During the COVID-19 pandemic, San Francisco’s Department of Human Resources loosened rules around how many overtime hours officers could work. Under the police union’s current contract, officers are ostensibly prohibited from working private security — so-called “10(b)” overtime — if they have taken a certain number of sick hours.
The rules are meant to reduce situations where officers call out sick and then work shifts as security guards the same day, which the audit found was common, despite the fact that these private security jobs are brokered through official SFPD channels.
The SFPD is apparently still waiving those rules about sick days and private security work. When asked during today’s meeting whether the HR department told the police department it could continue operating under those loosened rules, a representative from DHR said the rules had not been waived in the last fiscal year.
But during the meeting, after questioning from Walton, Lazar seemed to say that the department had kept waiving those rules anyway.
“Really, what happened is we never went back to the way we had it,” Lazar said.
Walton was one of two supervisors who voted against allocating overtime pay for the police department. District 9 Supervisor Jackie Fielder was the second.
“All of our city departments, all of our nonprofits, we tell them that they need to give us a budget, present it and stick to it,” Walton said. “And we try to hold everybody accountable but this department.”


Business as usual with new Mayor Lurie, who campaigned on anti corruption and transparency at City Hall). So did newbie supervisors Mahmood and Sauter. If this is what they meant by “collaboration” , SF taxpayers are NOT impressed. SFPD broke their own protocol and rules……for +5 years. Shame.
Serious, genuine question: what would have happened if board of supes had voted this down?
Billionaires would fund either a recall or opponents at their re-elect accusing them of being soft on crime.
I see what you mean, but I meant what would happen with the police department.
They might actually crack down on overtime. /s
They don’t have the votes. Too many right wingers on the BoS since billionaires bought it.
Then they don’t schedule overtime. Also, the union probably goes to Lurie, who can act unilaterally in appropriating up to $25m, and presumably do as much multiple times. There are vindictive moves that could be implemented as well, per example promoting a destructive narrative or slacking off.
Ms. Fielder making D9 proud. I wrote her email to thank her.
I don’t know how feasible it would be to find out, but it would be interesting to see the overtime costs associated with the 16th st crackdown. ML reported two vans contatining some number of sheriff deputies were dropped a week or so ago, which is hard to imagine was not overtime, or was a one-off.

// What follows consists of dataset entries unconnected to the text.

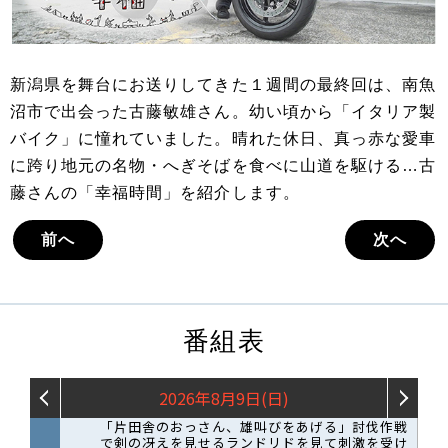
新潟県を舞台にお送りしてきた１週間の最終回は、南魚
沼市で出会った古藤敏雄さん。幼い頃から「イタリア製
バイク」に憧れていました。晴れた休日、真っ赤な愛車
に跨り地元の名物・へぎそばを食べに山道を駆ける…古
藤さんの「幸福時間」を紹介します。
前へ
次へ
番組表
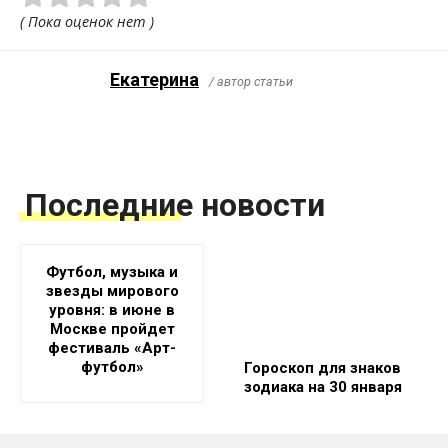
( Пока оценок нет )
Екатерина
/ автор статьи
Последние новости
Футбол, музыка и
звезды мирового
уровня: в июне в
Москве пройдет
фестиваль «Арт-
футбол»
Гороскоп для знаков
зодиака на 30 января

I remember reading about Breed’s photo-op sweeps costing somewhere around a half million to a million each time. I forget where. The 16th street vaudeville act has got to be orders of magnitude more expensive for similar temporary benefit.

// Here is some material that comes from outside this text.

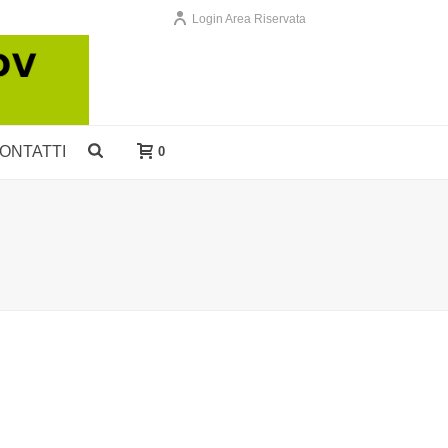
Login Area Riservata
ONTATTI
0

Now that we know Supervisors Walton & Fielder were the two who voted no, it’s safe to say that SF voters can, and should, vote out Sauter, Sherrill, Mahmood, Chen, Engardio and Dorsey when their term is up.
Myrna and Connie are already termed-out (THANK GOD!), so it’s a win-win for everyone in 2027/2028. SF voters have to stop re-electing idiots to the BOS, especially ones who would approve such an egregious amount of money during an $800 million deficit.